A pure-python [calendar queue](https://en.wikipedia.org/wiki/Calendar_queue) and library for scheduling events with [`asyncio`](https://docs.python.org/3/library/asyncio.html).

Many other libraries allow for event/job scheduling but either they are not asynchronous or they are just fire-and-forget.
`calendar-queue` has two purposes:

1. providing the primitives for creating your own scheduler by exporting a `CalendarQueue` class in which events can be awaited
2. providing a higher level abstraction `Calendar` class that simplifies the usage of `CalendarQueue`.

Depending on your needs, you can use one of the two to develop your own event manager/scheduler.

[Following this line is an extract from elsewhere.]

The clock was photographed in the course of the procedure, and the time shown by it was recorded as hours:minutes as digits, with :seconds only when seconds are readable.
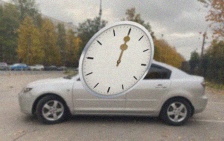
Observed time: 12:00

The idea is: we take care of emitting events at the right time, you write the logic for acting accordingly.

## Install

```bash
pip install calendar-queue
```

## Usage

## Quickstart

A minimal, practical example showing how `Calendar` can schedule and emit events: schedule three reminders a few seconds apart and consume them as they fire.

```python
import asyncio
from datetime import datetime, timedelta
from calendar_queue import Calendar

calendar = Calendar()

async def producer():
    for i in range(1, 4):
        when = datetime.now() + timedelta(seconds=i * 2)
        calendar.schedule(f"Reminder {i}", when=when)
        print(f"scheduled Reminder {i} for {when.isoformat()}")
        await asyncio.sleep(0.1)

async def consumer():
    async for ts, event in calendar:
        print(f"{datetime.fromtimestamp(ts).isoformat()}: {event}")
        # stop after the last event
        if event == "Reminder 3":
            calendar.stop()

async def main():
    await asyncio.gather(producer(), consumer())

if __name__ == "__main__":
    asyncio.run(main())
```

For more examples and the API reference, see the documentation in the `docs` folder:

- Tutorials: [docs/tutorials](docs/tutorials/)
- API reference: [docs/api-reference](docs/api-reference/)

## Development

This library is developed using Python 3.11 and [`pdm`](https://pdm-project.org/en/latest/) as dependency manager.

Testing is done via github actions and it's done on python versions `3.10`, `3.11`, `3.12`, `3.13`, `3.14`, `3.14t` and on latest `ubuntu`, `macos`, `windows` OSes.

For local development you'll need to have pdm installed, then you can:

1. run `pdm install` to create the virtual environment and install the dependencies
1. run `pdm venv activate` to activate the virtual environment
1. run the tests using `pytest`
1. run the linter `pylint src`

## Contributing

Contributions are welcome! Especially for new tests and for improving documentation and examples.

## License

The code in this project is released under the [MIT License](LICENSE).